POTENTIATION OF 3,4‐METHYLENEDIOXYMETHAMPHETAMINE‐INDUCED 5‐HT RELEASE IN THE RAT SUBSTANTIA NIGRA BY CLORGYLINE, A MONOAMINE OXIDASE A INHIBITOR

SUMMARY1 It is well established that the commonly used recreational drugs 3,4‐methylenedioxymethamphetamine (MDMA, ‘ecstasy’) and para‐methoxyamphetamine (PMA) facilitate the release and prevent the reuptake of 5‐hydroxytryptamine (5‐HT, serotonin). Although these drugs have similar potencies for their abilities to increase the release and inhibit the re‐uptake of 5‐HT, PMA has greater potency as an inhibitor of monoamine oxidase (MAO)‐A. 2 The present study compared the abilities of PMA and MDMA to increase extracellular 5‐HT concentrations in animals with functional MAO‐A and when MAO‐A activity was inhibited by clorgyline. 3 Samples of extracellular fluid from rat substantia nigra were collected using microdialysis and then analysed for 5‐HT and 5‐hydroxyindol acetic acid (5‐HIAA) by high‐performance liquid chromatography coupled with electrochemical detection. The 5‐HT‐mediated effects on body temperature and behaviour were also recorded. Rats were pretreated with saline or 10 mg/kg, i.p., clorgyline and, 24 h later, injected with 10 mg/kg MDMA, PMA or saline. 4 Both MDMA and PMA produced significant increases in extracellular 5‐HT concentrations (482 ± 83 and 726 ± 287%, respectively; P  < 0.05). Rats treated with PMA and MDMA displayed significantly increased 5‐HT‐related behavours ( P <  0.05).
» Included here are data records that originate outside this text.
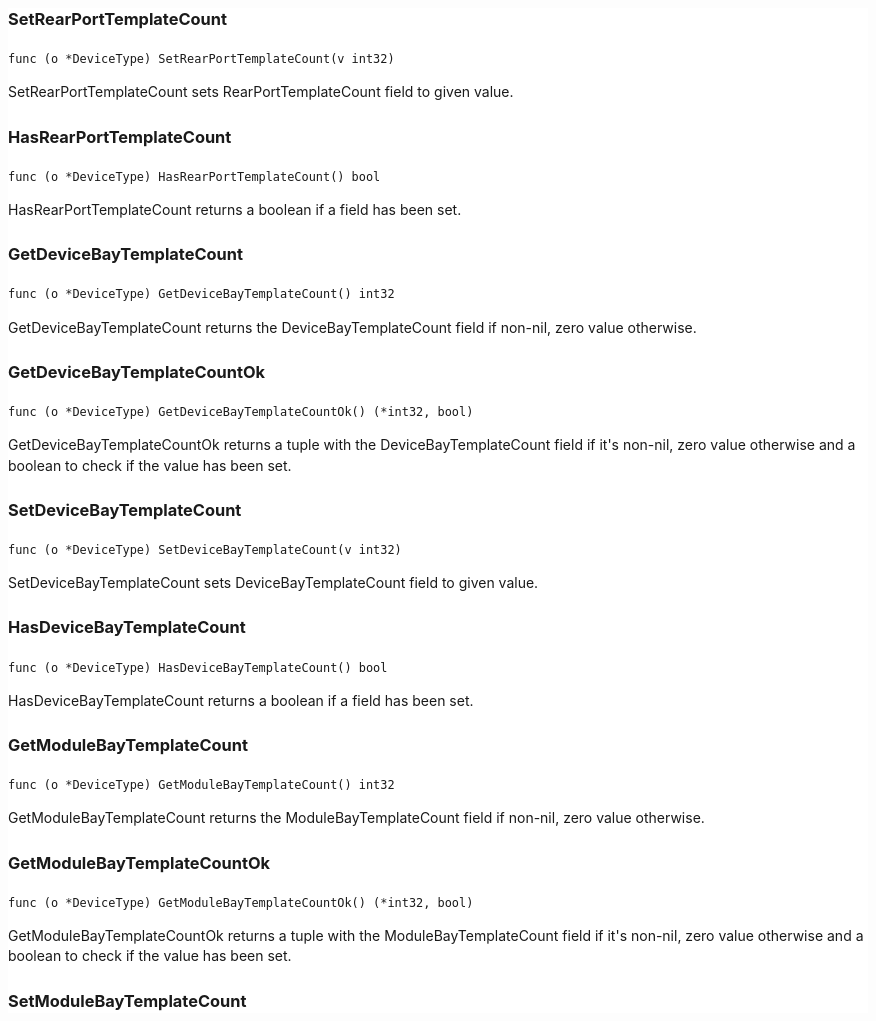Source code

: ### SetRearPortTemplateCount

`func (o *DeviceType) SetRearPortTemplateCount(v int32)`

SetRearPortTemplateCount sets RearPortTemplateCount field to given value.

### HasRearPortTemplateCount

`func (o *DeviceType) HasRearPortTemplateCount() bool`

HasRearPortTemplateCount returns a boolean if a field has been set.

### GetDeviceBayTemplateCount

`func (o *DeviceType) GetDeviceBayTemplateCount() int32`

GetDeviceBayTemplateCount returns the DeviceBayTemplateCount field if non-nil, zero value otherwise.

### GetDeviceBayTemplateCountOk

`func (o *DeviceType) GetDeviceBayTemplateCountOk() (*int32, bool)`

GetDeviceBayTemplateCountOk returns a tuple with the DeviceBayTemplateCount field if it's non-nil, zero value otherwise
and a boolean to check if the value has been set.

### SetDeviceBayTemplateCount

`func (o *DeviceType) SetDeviceBayTemplateCount(v int32)`

SetDeviceBayTemplateCount sets DeviceBayTemplateCount field to given value.

### HasDeviceBayTemplateCount

`func (o *DeviceType) HasDeviceBayTemplateCount() bool`

HasDeviceBayTemplateCount returns a boolean if a field has been set.

### GetModuleBayTemplateCount

`func (o *DeviceType) GetModuleBayTemplateCount() int32`

GetModuleBayTemplateCount returns the ModuleBayTemplateCount field if non-nil, zero value otherwise.

### GetModuleBayTemplateCountOk

`func (o *DeviceType) GetModuleBayTemplateCountOk() (*int32, bool)`

GetModuleBayTemplateCountOk returns a tuple with the ModuleBayTemplateCount field if it's non-nil, zero value otherwise
and a boolean to check if the value has been set.

### SetModuleBayTemplateCount
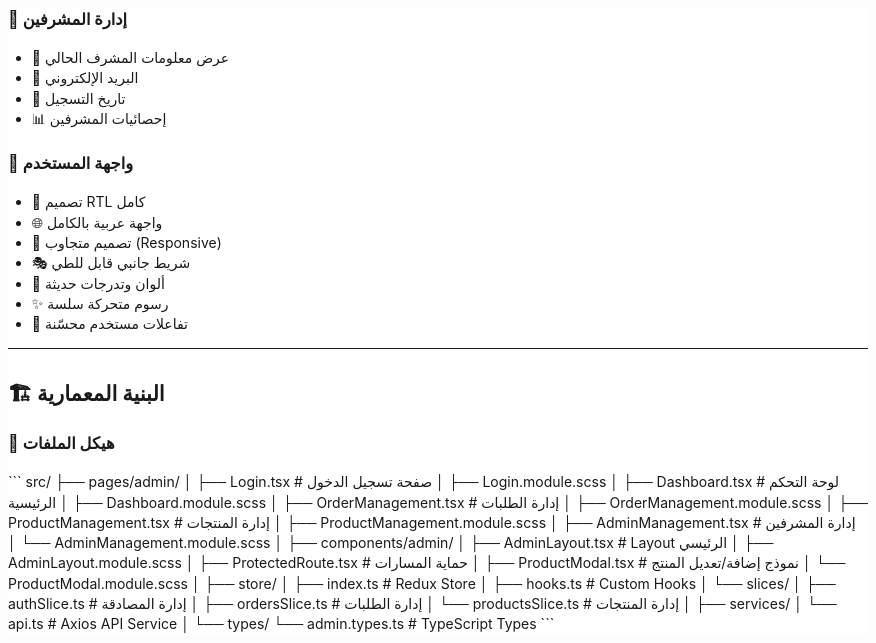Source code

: ### 👥 إدارة المشرفين

- 👤 عرض معلومات المشرف الحالي
- 📧 البريد الإلكتروني
- 📅 تاريخ التسجيل
- 📊 إحصائيات المشرفين

### 🎨 واجهة المستخدم

- 🎯 تصميم RTL كامل
- 🌐 واجهة عربية بالكامل
- 📱 تصميم متجاوب (Responsive)
- 🎭 شريط جانبي قابل للطي
- 🌈 ألوان وتدرجات حديثة
- ✨ رسوم متحركة سلسة
- 🔘 تفاعلات مستخدم محسّنة

---

## 🏗️ البنية المعمارية

### 📁 هيكل الملفات

\`\`\`
src/
├── pages/admin/
│ ├── Login.tsx # صفحة تسجيل الدخول
│ ├── Login.module.scss
│ ├── Dashboard.tsx # لوحة التحكم الرئيسية
│ ├── Dashboard.module.scss
│ ├── OrderManagement.tsx # إدارة الطلبات
│ ├── OrderManagement.module.scss
│ ├── ProductManagement.tsx # إدارة المنتجات
│ ├── ProductManagement.module.scss
│ ├── AdminManagement.tsx # إدارة المشرفين
│ └── AdminManagement.module.scss
│
├── components/admin/
│ ├── AdminLayout.tsx # Layout الرئيسي
│ ├── AdminLayout.module.scss
│ ├── ProtectedRoute.tsx # حماية المسارات
│ ├── ProductModal.tsx # نموذج إضافة/تعديل المنتج
│ └── ProductModal.module.scss
│
├── store/
│ ├── index.ts # Redux Store
│ ├── hooks.ts # Custom Hooks
│ └── slices/
│ ├── authSlice.ts # إدارة المصادقة
│ ├── ordersSlice.ts # إدارة الطلبات
│ └── productsSlice.ts # إدارة المنتجات
│
├── services/
│ └── api.ts # Axios API Service
│
└── types/
└── admin.types.ts # TypeScript Types
\`\`\`
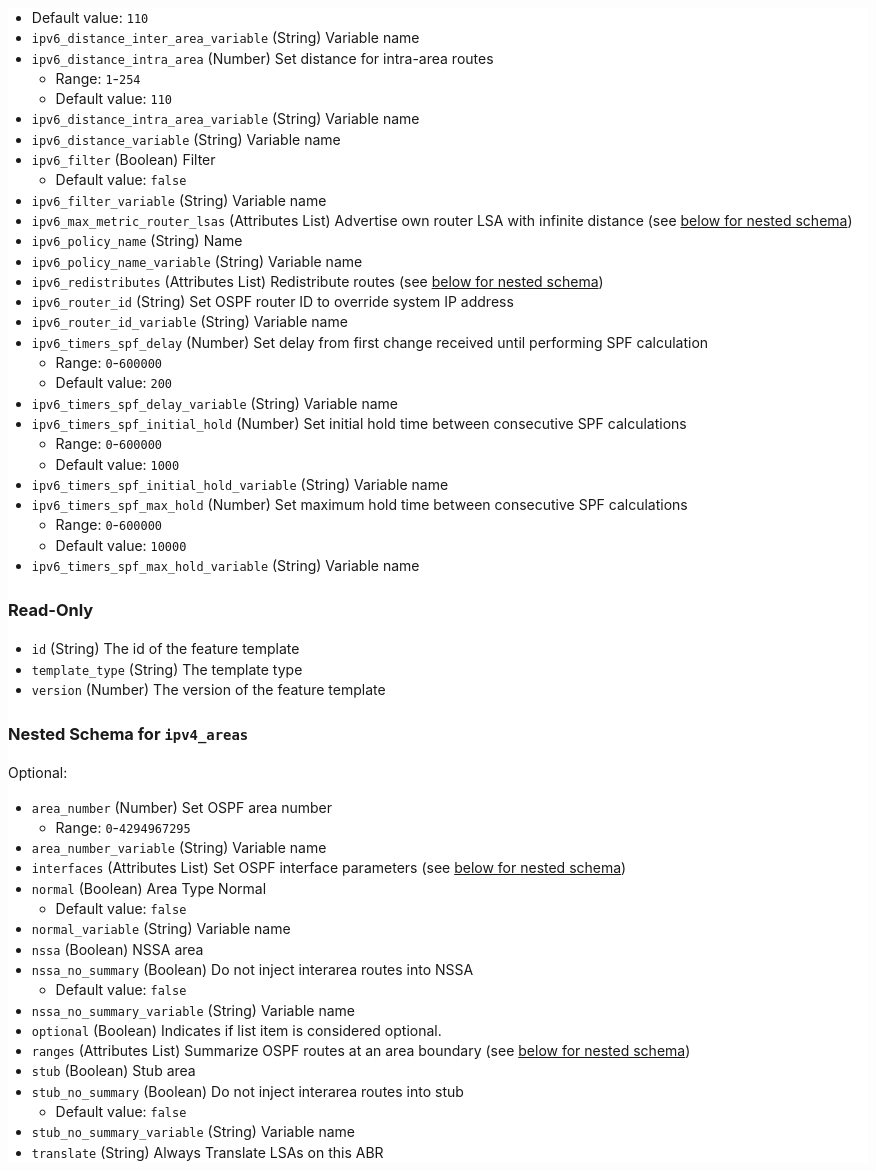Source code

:   - Default value: `110`
- `ipv6_distance_inter_area_variable` (String) Variable name
- `ipv6_distance_intra_area` (Number) Set distance for intra-area routes
  - Range: `1`-`254`
  - Default value: `110`
- `ipv6_distance_intra_area_variable` (String) Variable name
- `ipv6_distance_variable` (String) Variable name
- `ipv6_filter` (Boolean) Filter
  - Default value: `false`
- `ipv6_filter_variable` (String) Variable name
- `ipv6_max_metric_router_lsas` (Attributes List) Advertise own router LSA with infinite distance (see [below for nested schema](#nestedatt--ipv6_max_metric_router_lsas))
- `ipv6_policy_name` (String) Name
- `ipv6_policy_name_variable` (String) Variable name
- `ipv6_redistributes` (Attributes List) Redistribute routes (see [below for nested schema](#nestedatt--ipv6_redistributes))
- `ipv6_router_id` (String) Set OSPF router ID to override system IP address
- `ipv6_router_id_variable` (String) Variable name
- `ipv6_timers_spf_delay` (Number) Set delay from first change received until performing SPF calculation
  - Range: `0`-`600000`
  - Default value: `200`
- `ipv6_timers_spf_delay_variable` (String) Variable name
- `ipv6_timers_spf_initial_hold` (Number) Set initial hold time between consecutive SPF calculations
  - Range: `0`-`600000`
  - Default value: `1000`
- `ipv6_timers_spf_initial_hold_variable` (String) Variable name
- `ipv6_timers_spf_max_hold` (Number) Set maximum hold time between consecutive SPF calculations
  - Range: `0`-`600000`
  - Default value: `10000`
- `ipv6_timers_spf_max_hold_variable` (String) Variable name

### Read-Only

- `id` (String) The id of the feature template
- `template_type` (String) The template type
- `version` (Number) The version of the feature template

<a id="nestedatt--ipv4_areas"></a>
### Nested Schema for `ipv4_areas`

Optional:

- `area_number` (Number) Set OSPF area number
  - Range: `0`-`4294967295`
- `area_number_variable` (String) Variable name
- `interfaces` (Attributes List) Set OSPF interface parameters (see [below for nested schema](#nestedatt--ipv4_areas--interfaces))
- `normal` (Boolean) Area Type Normal
  - Default value: `false`
- `normal_variable` (String) Variable name
- `nssa` (Boolean) NSSA area
- `nssa_no_summary` (Boolean) Do not inject interarea routes into NSSA
  - Default value: `false`
- `nssa_no_summary_variable` (String) Variable name
- `optional` (Boolean) Indicates if list item is considered optional.
- `ranges` (Attributes List) Summarize OSPF routes at an area boundary (see [below for nested schema](#nestedatt--ipv4_areas--ranges))
- `stub` (Boolean) Stub area
- `stub_no_summary` (Boolean) Do not inject interarea routes into stub
  - Default value: `false`
- `stub_no_summary_variable` (String) Variable name
- `translate` (String) Always Translate LSAs on this ABR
Furthermore, only MDMA was capable of producing additional significant increases in 5‐HT concentrations (1033 ± 131%; P  < 0.01) when coadministered with clorgyline. 5 The results of the present study suggest that PMA and MDMA are similar in their abilities to increase extracellular 5‐HT levels in animals with functional MAO‐A activity. However, coadministration of these substituted amphetamines with an MAO‐A inhibitor causes significant potentiation in the ability to increase extracellular levels of 5‐HT for MDMA, but not PMA.